Le immagini sono terribili, come i silenzi che le accompagnano. Del villaggio di Moulay Brahim non resta più niente. Scomparse le case fatte di pietre, di fango e di paglia. Soffiato via il bar ristorante Toubkal con i suoi tavolini e le sedie di plastica rossa e gialla. Sepolta la moschea con tutte le abitazioni circostanti, ridotte a un ammasso di rottami, lamiere, parabole divelte. In questa località della provincia di Al-Haouz, epicentro del terremoto che venerdì notte ha devastato il Marocco, i superstiti scavano a mani nude fra le macerie. È qui, in questa fascia a sud-est di Marrakech, in questi paesi sperduti ai piedi dell’Atlante, da Ait Ourir a Amizmiz, da Moulay Brahim a Tahannanout, che si registra il più alto numero dei morti: 1.293 fra i 2012 fino ad ora recensiti.

**SERIE DI COMPITI:**
a) Elenchi le località che il brano sul terremoto in Marocco indica nella fascia a sud-est di Marrakech, ai piedi dell'Atlante.
b) Secondo il brano sul terremoto in Marocco, quanti morti si registrano nella fascia a sud-est di Marrakech?
c) Prosegua il brano sul terremoto in Marocco a partire dalla sua ultima frase.
Le voci riportate di seguito provengono da una fonte diversa dal brano.

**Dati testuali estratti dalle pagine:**

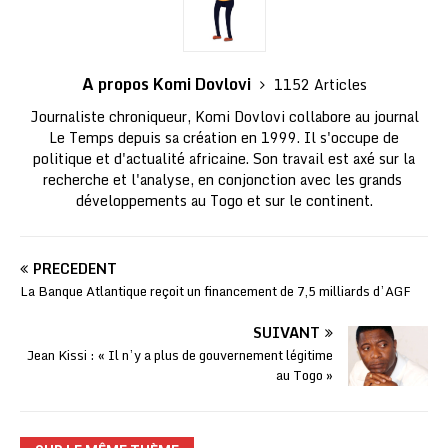
A propos Komi Dovlovi
1152 Articles
Journaliste chroniqueur, Komi Dovlovi collabore au journal
Le Temps depuis sa création en 1999. Il s'occupe de
politique et d'actualité africaine. Son travail est axé sur la
recherche et l'analyse, en conjonction avec les grands
développements au Togo et sur le continent.
PRÉCÉDENT
La Banque Atlantique reçoit un financement de 7,5 milliards d’AGF
SUIVANT
Jean Kissi : « Il n’y a plus de gouvernement légitime
au Togo »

**RISPOSTE IN ORDINE:**
a) Ait Ourir, Amizmiz, Moulay Brahim, Tahannanout.

b) 1.293 morti, sui 2012 contati fino ad ora.

c)
La Rn9, la strada nazionale che collega Marrakech a Ouarzazate, è diventata ormai "la route de la mort". È una regione di poveri percorsa fino a ieri dai pullman di turisti spensierati. Gli abitanti, per la maggior parte berberi, sono contadini. Quasi tutti si sono costruiti la casa da soli, pezzo su pezzo, senza strutture di ferro capaci di resistere ad un sisma. Adesso, annichiliti, piangono i familiari e gli amici scomparsi. A Moulay Brahim, tremila anime in tutto, l’intero villaggio si è stretto attorno a Lahcen, seduto in terra, il corpo rannicchiato nella disperazione e nel dolore: ha perso la moglie e i quattro figli, rimasti in trappola nella casa crollata venerdì notte mentre lui dormiva fuori, all’aperto. Ieri una squadra di volontari ha estratto dai calcinacci i corpi della moglie e del figlio maschio, poi quelli delle tre ragazze. Sono stati sepolti in una fossa scavata dai vicini. "Dio mi ha abbandonato, è la sua volontà", dice Lahcen singhiozzando. Si asciuga le lacrime con un lembo della polverosa gandoura, la tunica senza maniche e cappuccio che tutti qui indossano: "Non c’è più mia moglie, non ci sono le bambine, non c’è mio figlio, sono rimasto solo io. Per fare cosa? Come continuare a vivere? Voglio andarmene, allontanarmi da questo mondo. Che Dio mi ascolti".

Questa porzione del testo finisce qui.